** Opening Input records block **
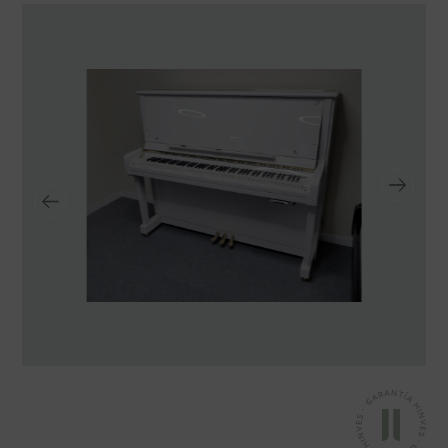
TRANSPORTE Y ALMACENAJE
MANTENIMIENTO Y TASACIÓN
SISTEMA SILENT
RESTAURACIÓN
NOSOTROS
HISTORIA
EQUIPO
MEDIOS
SHOWROOMS
BLOG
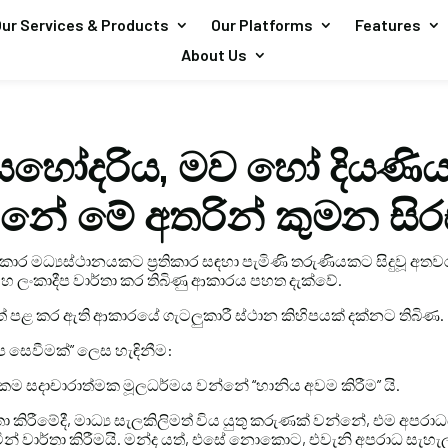
ur Services & Products
Our Platforms
Features
About Us
හෝදරිය, මව හෝ දියණිය
ේ මේ අතරින් කුමන සිර
රතිකාර මධ්‍යස්ථානයකට ප්‍රතිකාර සඳහා පැමිණි තරුණියකට සිදුවූ අතවර
සහ ලංකාදීප වාර්තා කර තිබිණු ආකාරය පහත දැක්වේ.
තේ පළ කර ඇති ආකාරයේ ගැටලුකාරී ස්ථාන කිහිපයක් දක්නට තිබිණ.
ප සෙවීමක්” ලෙස හැඳිනීම:
ිකම සදාචාරාත්මක මූලධර්මය වන්නේ “හානිය අවම කිරීම” යි.
ා කිරීමේදී, මාධ්‍ය සැලකිලිමත් විය යුතු කරුණක් වන්නේ, එම අප
 වාර්තා කිරීමයි. මන්ද යත්, එසේ නොකොට, එවැනි අපරාධ සැහැල්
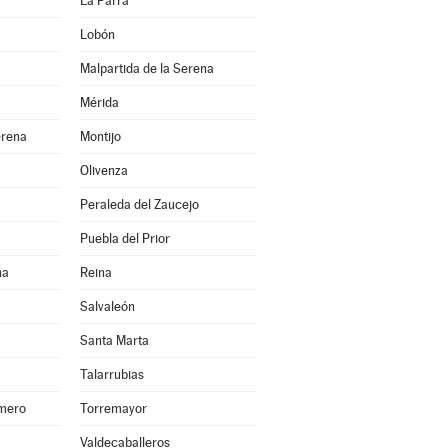
La Parra
Lobón
Malpartida de la Serena
Mérida
erena
Montijo
Olivenza
Peraleda del Zaucejo
Puebla del Prior
na
Reina
Salvaleón
Santa Marta
Talarrubias
smero
Torremayor
Valdecaballeros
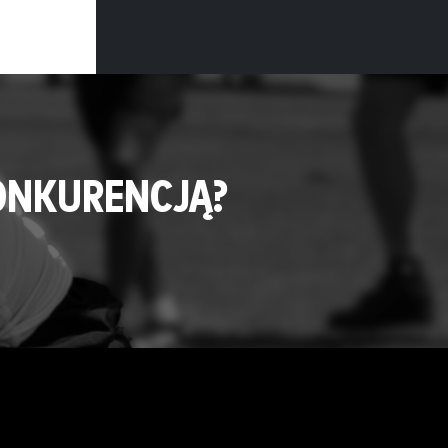
ONKURENCJĄ?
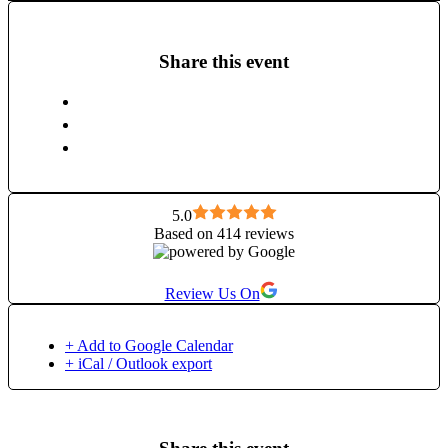
cunoaștere m-a condus să conturez contexte puternice de
transformare. Aceste experiențe au fost gândite pentru a
susține participanții să-și activeze potențialul creator și să își
Share this event
regăsească echilibrul emoțional și energetic. Expertiza mea
include: • Facilitarea proceselor de activare energetică prin
Channeling (metoda Dira) și Kundalini Activation Process. •
Cursuri și practici avansate în psihosomatică, curățare
energetică, activarea potențialului creator și reprogramare
subconștientă. • Ghidarea femeilor în explorarea și
manifestarea feminității, activarea sexualității și accesarea
resurselor interioare pentru transformare personală, atât în
5.0
Based on 414 reviews
sesiunile private, programele mele, cât și în cadrul Școlii de
Feminitate și Channeling pe care o găzduiesc. Prin metodele
mele, creez un spațiu sigur și profund pentru cei care doresc
Review Us On
să acceseze energii subtile, să-și elibereze barierele energetice
și emoționale și să își descopere adevărata forță interioară.
Fiecare sesiune pe care o susțin este o invitație către o
+ Add to Google Calendar
conexiune autentică cu sinele și către atingerea unui nou nivel
+ iCal / Outlook export
de expansiune personală. Transformarea nu este doar un
proces, ci o artă, iar eu sunt aici să te ghidez să redescoperi
cine ești cu adevărat și să te reîndrăgostești de tine.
** Closing Input records block **
__Work request__
Reply with the number of lines in the material above that contain "creator", and nothing more.

__Written reply__
2